**The problem**: Check each statement against the SLAM text and answer yes or no, quoting the exact words from the text that settle it. 1. The g2o library is used in ORB-SLAM. 2. Ceres Solver comes from Georgia Tech. 3. PTAM runs tracking and mapping in a single shared thread.

**Text under study**:
Hector SLAM — Kohlbrecher et al. 2011 — scan-matching-only 2D LiDAR SLAM, no odometry required, common on quadrotors.

Filtering-era systems are still preferred where computational budget is fixed and small (microcontroller-grade) or where the state stays small (camera-mounted AR with bounded workspace).

3. Pose-graph and factor-graph back-ends (modern)

The graph-SLAM paradigm formulates the MAP estimate as a sparse nonlinear least-squares problem on a graph. Pose-graphs (Lu + Milios 1997) keep only poses with relative-pose edges; factor-graphs (Dellaert + Kaess 2006) admit arbitrary factor types (IMU pre-integration, GPS, range, landmark observations). Minimization is of the negative log-likelihood — equivalent to weighted least-squares under Gaussian noise.

TORO — Grisetti, Stachniss, Grzonka, Burgard 2007 — Tree-based netwORk Optimizer; stochastic gradient descent on a spanning-tree-parameterized graph.
HOG-Man — Grisetti, Kümmerle, Stachniss, Frese, Hertzberg 2010 — Hierarchical Optimization for pose Graphs on Manifolds.
g2o — Kümmerle, Grisetti, Strasdat, Konolige, Burgard 2011 ICRA (“g2o: A General Framework for Graph Optimization”). C++ library, sparse Cholesky / PCG / Levenberg-Marquardt. Used in ORB-SLAM, RGB-D-SLAM, parts of Cartographer.
GTSAM — Dellaert (Georgia Tech, 2012-present) — factor-graph library with the iSAM2 incremental smoother backed by a Bayes tree data structure (Kaess et al. 2012 IJRR). iSAM (2008) was the original incremental smoothing-and-mapping algorithm. GTSAM is the back-end of choice for modern factor-graph SLAM: Kimera, LIO-SAM, multi-robot extensions, DOOR-SLAM.
Ceres Solver — Google 2010+. General-purpose nonlinear least-squares with auto-differentiation. Powers VINS-Mono / VINS-Fusion, many academic VO pipelines, and Google’s own Tango.
SE-Sync — Rosen, Carlone, Bandeira, Leonard 2017 — certifiably-correct synchronization on SE(d), addresses local-minima problem of pose-graph SLAM.

4. Feature-based visual SLAM

Track sparse keypoints across frames, triangulate them as 3D landmarks, optimize via bundle adjustment.

MonoSLAM — Davison 2007 PAMI; EKF-based.
PTAM — Klein + Murray 2007 ISMAR (“Parallel Tracking And Mapping for Small AR Workspaces”). Split tracking (per-frame) from mapping (background bundle adjustment) into separate threads — became the architectural template for nearly every modern visual SLAM system. Designed for AR.

(Keypoint correspondence data)

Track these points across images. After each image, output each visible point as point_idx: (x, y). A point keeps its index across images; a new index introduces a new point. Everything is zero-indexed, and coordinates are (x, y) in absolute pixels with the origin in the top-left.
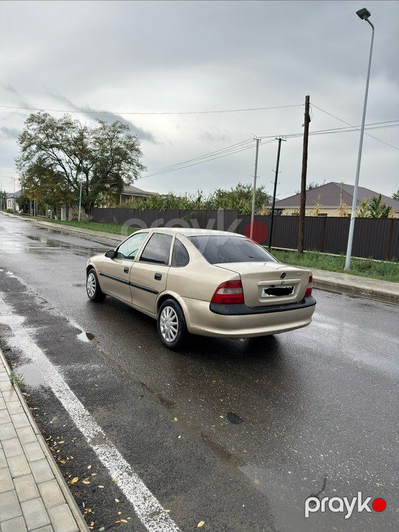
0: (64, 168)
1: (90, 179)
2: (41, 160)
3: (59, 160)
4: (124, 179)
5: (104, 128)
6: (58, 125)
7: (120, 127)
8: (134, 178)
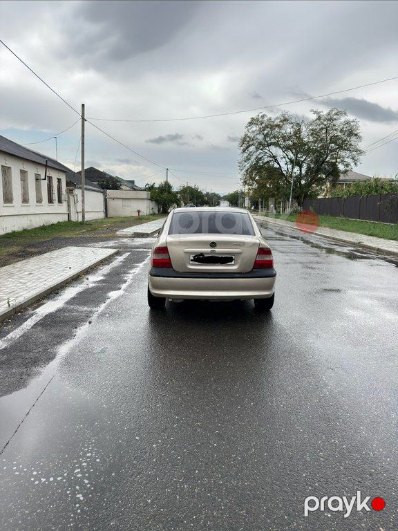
0: (278, 163)
1: (303, 172)
2: (258, 159)
3: (274, 157)
4: (341, 167)
5: (319, 118)
6: (276, 123)
7: (336, 114)
8: (352, 164)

**Reply**:
1. Yes: "Used in ORB-SLAM, RGB-D-SLAM, parts of Cartographer."
2. No: "Ceres Solver — Google 2010+."
3. No: "Split tracking (per-frame) from mapping (background bundle adjustment) into separate threads"